Seine 49-jährige Ehefrau und sein 13-jähriger Sohn waren mit schwersten Verletzungen ins Krankenhaus gekommen. Polizei und Staatsanwaltschaft gehen von einem Familiendrama aus. Hinweise, dass Dritte beteiligt waren, lägen nicht vor.

Zwar sei die 49-jährige Frau am Wochenende aus dem künstlichen Koma aufgewacht, so Polizeisprecher Dieter Popp. Auch habe ein erster Kontakt stattgefunden. „Aber sie kann sich, wohl wegen der Schwere ihrer Verletzungen, noch an nichts erinnern.“  Der Junge schwebe weiterhin in Lebensgefahr.

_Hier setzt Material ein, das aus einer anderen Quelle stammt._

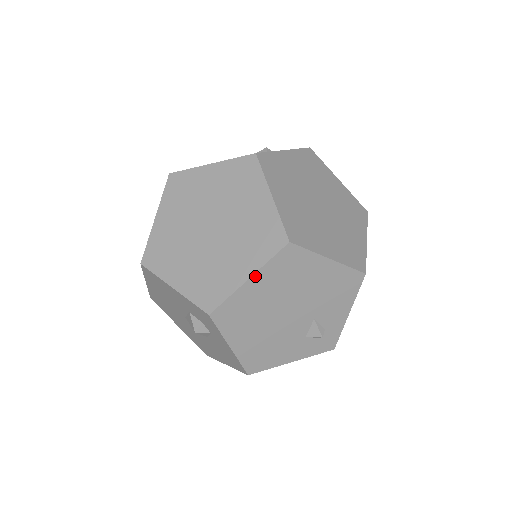
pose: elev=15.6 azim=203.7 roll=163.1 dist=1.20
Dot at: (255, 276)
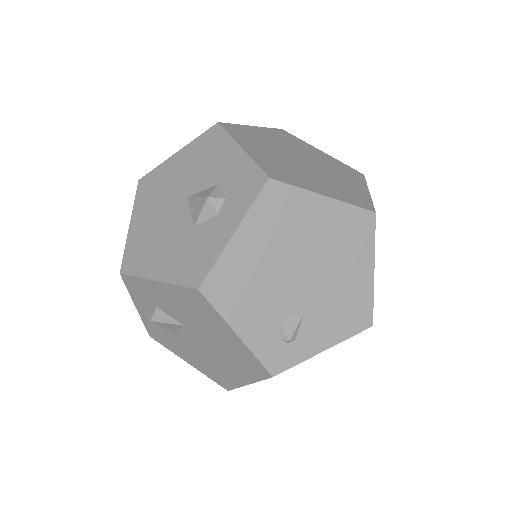
Dot at: (331, 201)
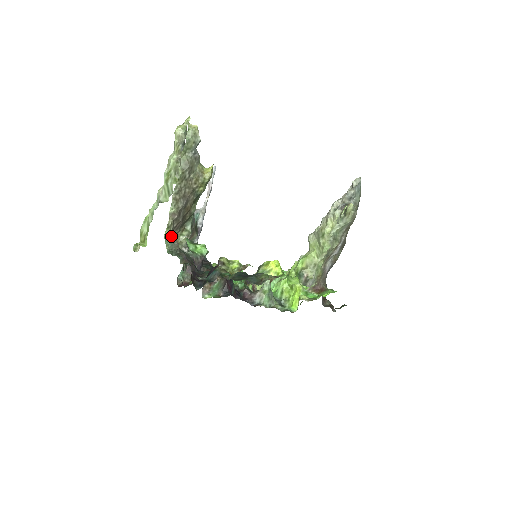
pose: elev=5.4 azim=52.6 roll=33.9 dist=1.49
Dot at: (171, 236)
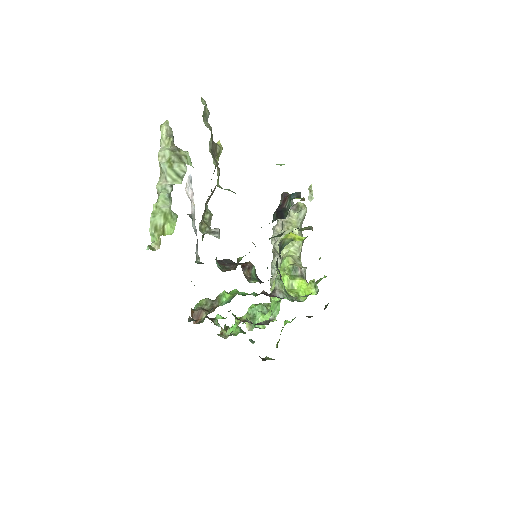
Dot at: (222, 188)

Die Polizei werde in den kommenden Tagen weiterhin versuchen, die Frau zu befragen, um vielleicht doch noch mehr über das Geschehen am 5. März herauszufinden, so Popp. Gleichzeitig sei die Spurensicherung bemüht, die Spurenlage auszuwerten, um so den Tathergang rekonstruieren zu können.